[[ Input for this task open ]]

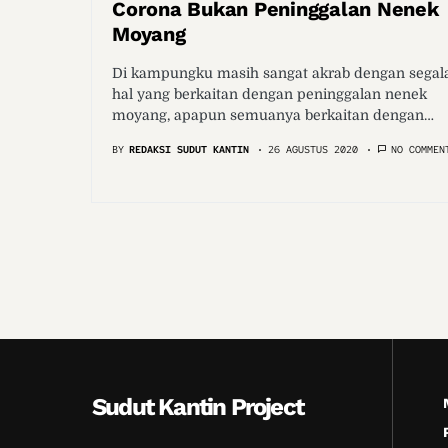
Corona Bukan Peninggalan Nenek
Moyang
Di kampungku masih sangat akrab dengan segal
hal yang berkaitan dengan peninggalan nenek
moyang, apapun semuanya berkaitan dengan…
BY
REDAKSI SUDUT KANTIN
26 AGUSTUS 2020
NO COMMEN
Sudut Kantin Project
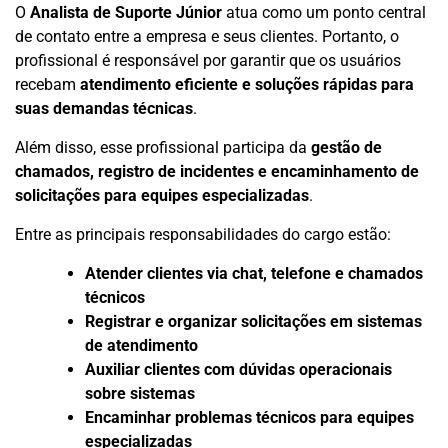
O
Analista de Suporte Júnior
atua como um ponto central
de contato entre a empresa e seus clientes. Portanto, o
profissional é responsável por garantir que os usuários
recebam
atendimento eficiente e soluções rápidas para
suas demandas técnicas
.
Além disso, esse profissional participa da
gestão de
chamados, registro de incidentes e encaminhamento de
solicitações para equipes especializadas
.
Entre as principais responsabilidades do cargo estão:
Atender clientes via chat, telefone e chamados
técnicos
Registrar e organizar solicitações em sistemas
de atendimento
Auxiliar clientes com dúvidas operacionais
sobre sistemas
Encaminhar problemas técnicos para equipes
especializadas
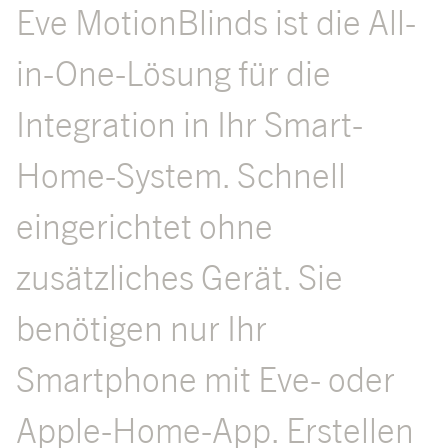
Eve MotionBlinds ist die All-
in-One-Lösung für die
Integration in Ihr Smart-
Home-System. Schnell
eingerichtet ohne
zusätzliches Gerät. Sie
benötigen nur Ihr
Smartphone mit Eve- oder
Apple-Home-App. Erstellen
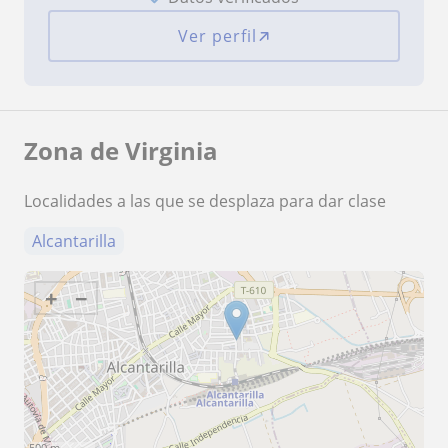
Ver perfil
Zona de Virginia
Localidades a las que se desplaza para dar clase
Alcantarilla
+
−
500 m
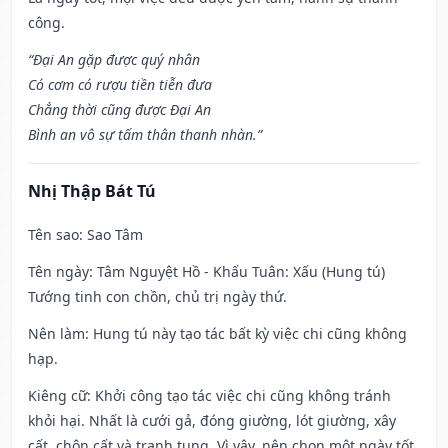
công.
“Đại An gặp được quý nhân
Có cơm có rượu tiền tiễn đưa
Chẳng thời cũng được Đại An
Bình an vô sự tấm thân thanh nhàn.”
Nhị Thập Bát Tú
Tên sao
: Sao Tâm
Tên ngày
: Tâm Nguyệt Hồ - Khấu Tuân: Xấu (Hung tú)
Tướng tinh con chồn, chủ trị ngày thứ.
Nên làm
: Hung tú này tạo tác bất kỳ việc chi cũng không
hạp.
Kiêng cữ
: Khởi công tạo tác việc chi cũng không tránh
khỏi hại. Nhất là cưới gả, đóng giường, lót giường, xây
cất, chôn cất và tranh tụng. Vì vậy, nên chọn một ngày tốt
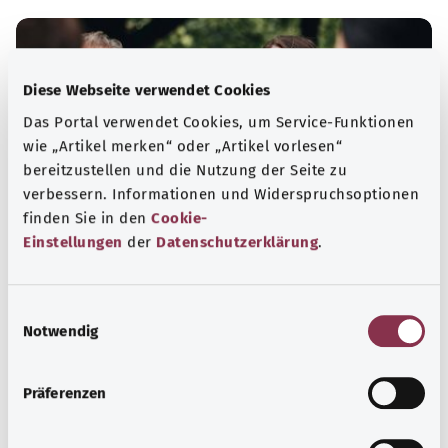
Diese Webseite verwendet Cookies
Das Portal verwendet Cookies, um Service-Funktionen
wie „Artikel merken“ oder „Artikel vorlesen“
bereitzustellen und die Nutzung der Seite zu
verbessern. Informationen und Widerspruchsoptionen
finden Sie in den
Cookie-
Einstellungen
der
Datenschutzerklärung
.
Selbsthilfe
E
Selbsthilfegruppen bieten Austausch und Unterstützung
Notwendig
i
für Menschen mit chronischen Erkrankungen,
n
Suchtproblemen, Behinderungen und seelischen
w
Präferenzen
Problemen.
i
l
Mehr erfahren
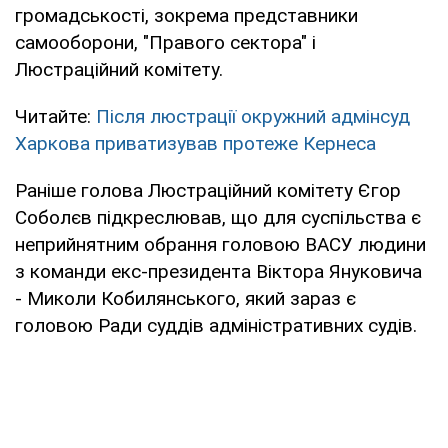
громадськості, зокрема представники
самооборони, "Правого сектора" і
Люстраційний комітету.
Читайте:
Після люстрації окружний адмінсуд
Харкова приватизував протеже Кернеса
Раніше голова Люстраційний комітету Єгор
Соболєв підкреслював, що для суспільства є
неприйнятним обрання головою ВАСУ людини
з команди екс-президента Віктора Януковича
- Миколи Кобилянського, який зараз є
головою Ради суддів адміністративних судів.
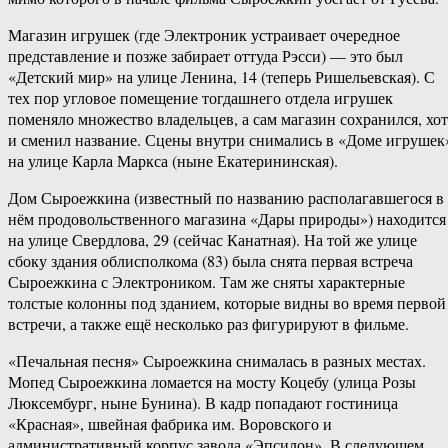
Магазин игрушек (где Электроник устраивает очередное
представление и позже забирает оттуда Рэсси) — это был
«Детский мир» на улице Ленина, 14 (теперь Ришельевская). С
тех пор угловое помещение тогдашнего отдела игрушек
поменяло множество владельцев, а сам магазин сохранился, хот
и сменил название. Сцены внутри снимались в «Доме игрушек
на улице Карла Маркса (ныне Екатерининская).
Дом Сыроежкина (известный по названию располагавшегося в
нём продовольственного магазина «Дары природы») находится
на улице Свердлова, 29 (сейчас Канатная). На той же улице
сбоку здания облисполкома (83) была снята первая встреча
Сыроежкина с Электроником. Там же сняты характерные
толстые колонны под зданием, которые видны во время первой
встречи, а также ещё несколько раз фигурируют в фильме.
«Печальная песня» Сыроежкина снималась в разных местах.
Мопед Сыроежкина ломается на мосту Коцебу (улица Розы
Люксембург, ныне Бунина). В кадр попадают гостиница
«Красная», швейная фабрика им. Воровского и
административный корпус завода «Эпсилон». В следующем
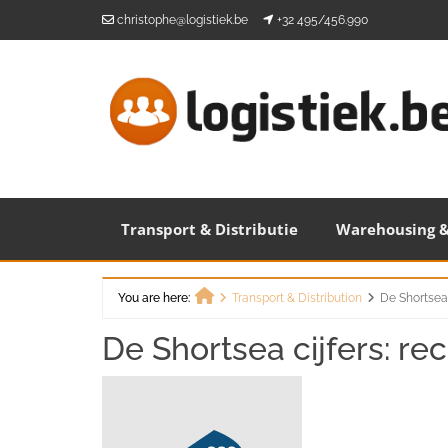
Skip
christophe@logistiek.be
+32 495/456.990
to
content
Transport & Distributie
Warehousing &
You are here:
Transport & Distribution
De Shortsea 
Home
De Shortsea cijfers: rec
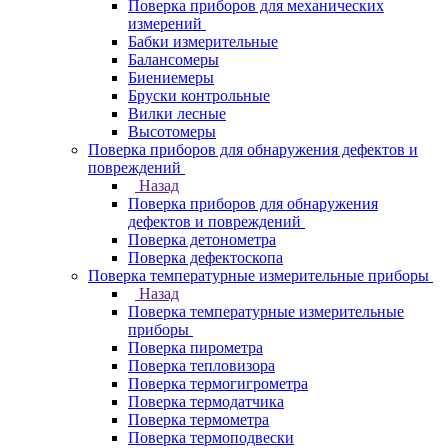
Поверка приборов для механических
измерений
Бабки измерительные
Балансомеры
Биениемеры
Бруски контрольные
Вилки лесные
Высотомеры
Поверка приборов для обнаружения дефектов и
повреждений
Назад
Поверка приборов для обнаружения
дефектов и повреждений
Поверка детонометра
Поверка дефектоскопа
Поверка температурные измерительные приборы
Назад
Поверка температурные измерительные
приборы
Поверка пирометра
Поверка тепловизора
Поверка термогигрометра
Поверка термодатчика
Поверка термометра
Поверка термоподвески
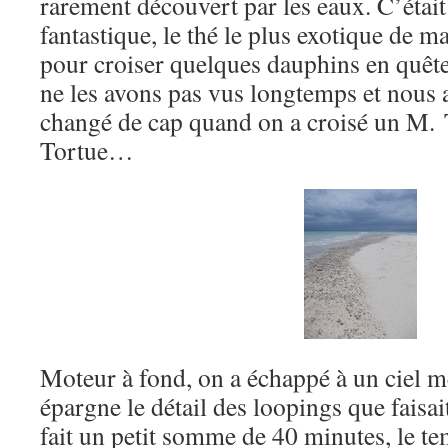
rarement découvert par les eaux. C’étai
fantastique, le thé le plus exotique de m
pour croiser quelques dauphins en quêt
ne les avons pas vus longtemps et nous 
changé de cap quand on a croisé un M.
Tortue…
Moteur à fond, on a échappé à un ciel m
épargne le détail des loopings que faisa
fait un petit somme de 40 minutes, le te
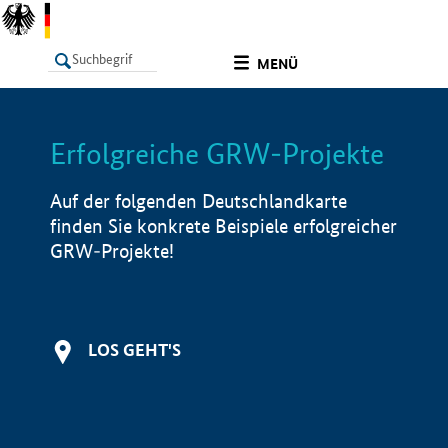
undefined
MENÜ
Erfolgreiche GRW-Projekte
LISTE
Filter
Info
Auf der folgenden Deutschlandkarte
finden Sie konkrete Beispiele erfolgreicher
GRW-Projekte!
LOS GEHT'S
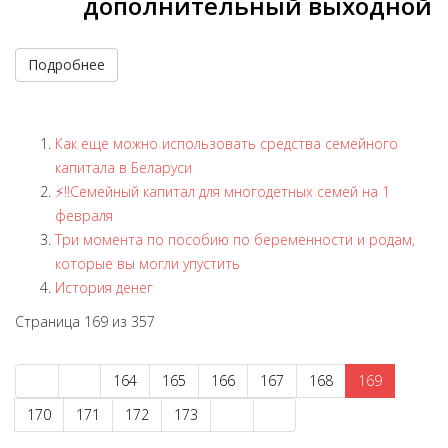
дополнительный выходной
Подробнее
Как еще можно использовать средства семейного
капитала в Беларуси
⚡️‼️Семейный капитал для многодетных семей на 1
февраля
Три момента по пособию по беременности и родам,
которые вы могли упустить
История денег
Страница 169 из 357
164
165
166
167
168
169
170
171
172
173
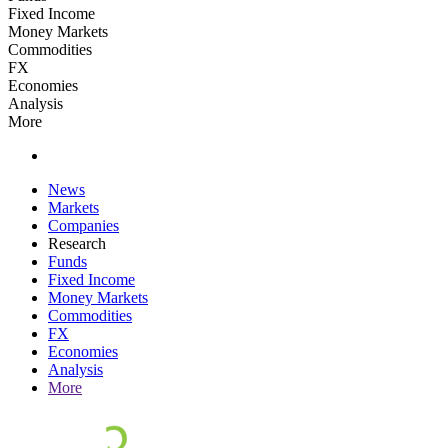
Fixed Income
Money Markets
Commodities
FX
Economies
Analysis
More
News
Markets
Companies
Research
Funds
Fixed Income
Money Markets
Commodities
FX
Economies
Analysis
More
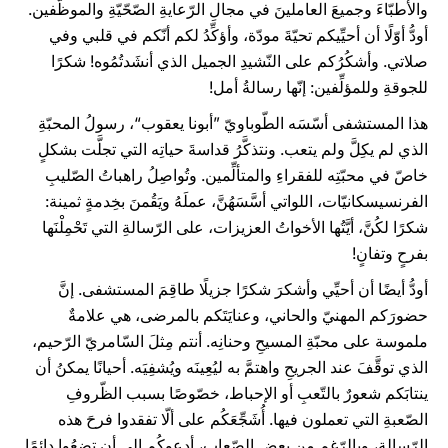
والأطبّاءَ وجميعَ العاملينَ في مجالِ الرّعايةِ الصّحّيّةِ والموظّفين.
أودُّ أوّلًا أن أحيِّيكم تحيّةَ مودّة، وأؤكِّدُ لكم أنّكم في قلبي وفي
صلاتي. وأشكُرُكم على النّشيدِ الجميل الذي أنشَدتُمُوه! شكرًا
للجوقةِ وللمؤلِّفين: إنّها رسالةُ أمل!
هذا المستشفى أسّسَه الطّوباويّ ”أبونا يعقوب“، رسولُ المحبّةِ
الذي لم يكِلَّ ولم يتعب. ونتذكَّرُ قداسةَ حياتِه التي تجلَّت بشكلٍ
خاصّ في محبّتِه للفقراءِ والمتألِّمين. وتُواصِلُ راهباتُ الصّليبِ
الفرنسيسكانيّات، اللواتي أسَّسَهُنَّ، عملَهُ ويَقُمنَ بخِدمةٍ ثمينة:
شكرًا لكُنَّ، أيَّتُها الأخواتُ العزيزات، على الرّسالةِ التي تَحْمِلْنَها
بفرحٍ وتفانٍ!
أودُّ أيضًا أن أحيِّي وأشكرَ شكرًا جزيلًا طاقِمَ المستشفى. إنَّ
حضورَكم المهنيّ والحاني، وعنايَتَكم بالمرضى، هي علامةٌ
ملموسة على محبّةِ المسيحِ وحنانِه. أنتم مِثلَ السّامريّ الرّحيم،
الذي توقَّفَ عند الجريحِ واهتمَّ به ليُعِينَه ويُشفِيَه. أحيانًا يمكنُ أن
ينتابَكم شعورٌ بالتّعبِ أو الإحباط، خصّوصًا بسبب الظّروفِ
الصّعبةِ التي تعملون فيها. أُشَجِّعَكُم على ألّا تفقدوا فرحَ هذه
الرّسالة، وبالرّغمِ من بعضِ الصّعاب، أدعوكُم إلى أن تضعُوا دائمًا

[[ Input for this task closed ]]

→ **Assignment**: Please print every line of text in the records above word for word, leaving the pictures out of your answer.

→ **Exercise result**:
Corona Bukan Peninggalan Nenek
Moyang
Di kampungku masih sangat akrab dengan segal
hal yang berkaitan dengan peninggalan nenek
moyang, apapun semuanya berkaitan dengan…
BY
REDAKSI SUDUT KANTIN
26 AGUSTUS 2020
NO COMMEN
Sudut Kantin Project
O
Analista de Suporte Júnior
atua como um ponto central
de contato entre a empresa e seus clientes. Portanto, o
profissional é responsável por garantir que os usuários
recebam
atendimento eficiente e soluções rápidas para
suas demandas técnicas
.
Além disso, esse profissional participa da
gestão de
chamados, registro de incidentes e encaminhamento de
solicitações para equipes especializadas
.
Entre as principais responsabilidades do cargo estão:
Atender clientes via chat, telefone e chamados
técnicos
Registrar e organizar solicitações em sistemas
de atendimento
Auxiliar clientes com dúvidas operacionais
sobre sistemas
Encaminhar problemas técnicos para equipes
especializadas
Eve MotionBlinds ist die All-
in-One-Lösung für die
Integration in Ihr Smart-
Home-System. Schnell
eingerichtet ohne
zusätzliches Gerät. Sie
benötigen nur Ihr
Smartphone mit Eve- oder
Apple-Home-App. Erstellen
Ver perfil
Zona de Virginia
Localidades a las que se desplaza para dar clase
Alcantarilla
+
−
500 m
công.
“Đại An gặp được quý nhân
Có cơm có rượu tiền tiễn đưa
Chẳng thời cũng được Đại An
Bình an vô sự tấm thân thanh nhàn.”
Nhị Thập Bát Tú
Tên sao
: Sao Tâm
Tên ngày
: Tâm Nguyệt Hồ - Khấu Tuân: Xấu (Hung tú)
Tướng tinh con chồn, chủ trị ngày thứ.
Nên làm
: Hung tú này tạo tác bất kỳ việc chi cũng không
hạp.
Kiêng cữ
: Khởi công tạo tác việc chi cũng không tránh
khỏi hại. Nhất là cưới gả, đóng giường, lót giường, xây
cất, chôn cất và tranh tụng. Vì vậy, nên chọn một ngày tốt
Diese Webseite verwendet Cookies
Das Portal verwendet Cookies, um Service-Funktionen
wie „Artikel merken“ oder „Artikel vorlesen“
bereitzustellen und die Nutzung der Seite zu
verbessern. Informationen und Widerspruchsoptionen
finden Sie in den
Cookie-
Einstellungen
der
Datenschutzerklärung
.
Selbsthilfe
E
Selbsthilfegruppen bieten Austausch und Unterstützung
Notwendig
i
für Menschen mit chronischen Erkrankungen,
n
Suchtproblemen, Behinderungen und seelischen
w
Präferenzen
Problemen.
i
l
Mehr erfahren
громадськості, зокрема представники
самооборони, "Правого сектора" і
Люстраційний комітету.
Читайте:
Після люстрації окружний адмінсуд
Харкова приватизував протеже Кернеса
Раніше голова Люстраційний комітету Єгор
Соболєв підкреслював, що для суспільства є
неприйнятним обрання головою ВАСУ людини
з команди екс-президента Віктора Януковича
- Миколи Кобилянського, який зараз є
головою Ради суддів адміністративних судів.
Магазин игрушек (где Электроник устраивает очередное
представление и позже забирает оттуда Рэсси) — это был
«Детский мир» на улице Ленина, 14 (теперь Ришельевская). С
тех пор угловое помещение тогдашнего отдела игрушек
поменяло множество владельцев, а сам магазин сохранился, хот
и сменил название. Сцены внутри снимались в «Доме игрушек
на улице Карла Маркса (ныне Екатерининская).
Дом Сыроежкина (известный по названию располагавшегося в
нём продовольственного магазина «Дары природы») находится
на улице Свердлова, 29 (сейчас Канатная). На той же улице
сбоку здания облисполкома (83) была снята первая встреча
Сыроежкина с Электроником. Там же сняты характерные
толстые колонны под зданием, которые видны во время первой
встречи, а также ещё несколько раз фигурируют в фильме.
«Печальная песня» Сыроежкина снималась в разных местах.
Мопед Сыроежкина ломается на мосту Коцебу (улица Розы
Люксембург, ныне Бунина). В кадр попадают гостиница
«Красная», швейная фабрика им. Воровского и
административный корпус завода «Эпсилон». В следующем
Skip
christophe@logistiek.be
+32 495/456.990
to
content
Transport & Distributie
Warehousing &
You are here:
Transport & Distribution
De Shortsea 
Home
De Shortsea cijfers: rec
Поверка приборов для механических
измерений
Бабки измерительные
Балансомеры
Биениемеры
Бруски контрольные
Вилки лесные
Высотомеры
Поверка приборов для обнаружения дефектов и
повреждений
Назад
Поверка приборов для обнаружения
дефектов и повреждений
Поверка детонометра
Поверка дефектоскопа
Поверка температурные измерительные приборы
Назад
Поверка температурные измерительные
приборы
Поверка пирометра
Поверка тепловизора
Поверка термогигрометра
Поверка термодатчика
Поверка термометра
Поверка термоподвески
rarement découvert par les eaux. C’étai
fantastique, le thé le plus exotique de m
pour croiser quelques dauphins en quêt
ne les avons pas vus longtemps et nous 
changé de cap quand on a croisé un M.
Tortue…
Moteur à fond, on a échappé à un ciel m
épargne le détail des loopings que faisa
fait un petit somme de 40 minutes, le te
undefined
MENÜ
Erfolgreiche GRW-Projekte
LISTE
Filter
Info
Auf der folgenden Deutschlandkarte
finden Sie konkrete Beispiele erfolgreicher
GRW-Projekte!
LOS GEHT'S
дополнительный выходной
Подробнее
Как еще можно использовать средства семейного
капитала в Беларуси
⚡️‼️Семейный капитал для многодетных семей на 1
февраля
Три момента по пособию по беременности и родам,
которые вы могли упустить
История денег
Страница 169 из 357
164
165
166
167
168
169
170
171
172
173
Fixed Income
Money Markets
Commodities
FX
Economies
Analysis
More
News
Markets
Companies
Research
Funds
Fixed Income
Money Markets
Commodities
FX
Economies
Analysis
More
والأطبّاءَ وجميعَ العاملينَ في مجالِ الرّعايةِ الصّحّيّةِ والموظّفين.
أودُّ أوّلًا أن أحيِّيكم تحيّةَ مودّة، وأؤكِّدُ لكم أنّكم في قلبي وفي
صلاتي. وأشكُرُكم على النّشيدِ الجميل الذي أنشَدتُمُوه! شكرًا
للجوقةِ وللمؤلِّفين: إنّها رسالةُ أمل!
هذا المستشفى أسّسَه الطّوباويّ ”أبونا يعقوب“، رسولُ المحبّةِ
الذي لم يكِلَّ ولم يتعب. ونتذكَّرُ قداسةَ حياتِه التي تجلَّت بشكلٍ
خاصّ في محبّتِه للفقراءِ والمتألِّمين. وتُواصِلُ راهباتُ الصّليبِ
الفرنسيسكانيّات، اللواتي أسَّسَهُنَّ، عملَهُ ويَقُمنَ بخِدمةٍ ثمينة:
شكرًا لكُنَّ، أيَّتُها الأخواتُ العزيزات، على الرّسالةِ التي تَحْمِلْنَها
بفرحٍ وتفانٍ!
أودُّ أيضًا أن أحيِّي وأشكرَ شكرًا جزيلًا طاقِمَ المستشفى. إنَّ
حضورَكم المهنيّ والحاني، وعنايَتَكم بالمرضى، هي علامةٌ
ملموسة على محبّةِ المسيحِ وحنانِه. أنتم مِثلَ السّامريّ الرّحيم،
الذي توقَّفَ عند الجريحِ واهتمَّ به ليُعِينَه ويُشفِيَه. أحيانًا يمكنُ أن
ينتابَكم شعورٌ بالتّعبِ أو الإحباط، خصّوصًا بسبب الظّروفِ
الصّعبةِ التي تعملون فيها. أُشَجِّعَكُم على ألّا تفقدوا فرحَ هذه
الرّسالة، وبالرّغمِ من بعضِ الصّعاب، أدعوكُم إلى أن تضعُوا دائمًا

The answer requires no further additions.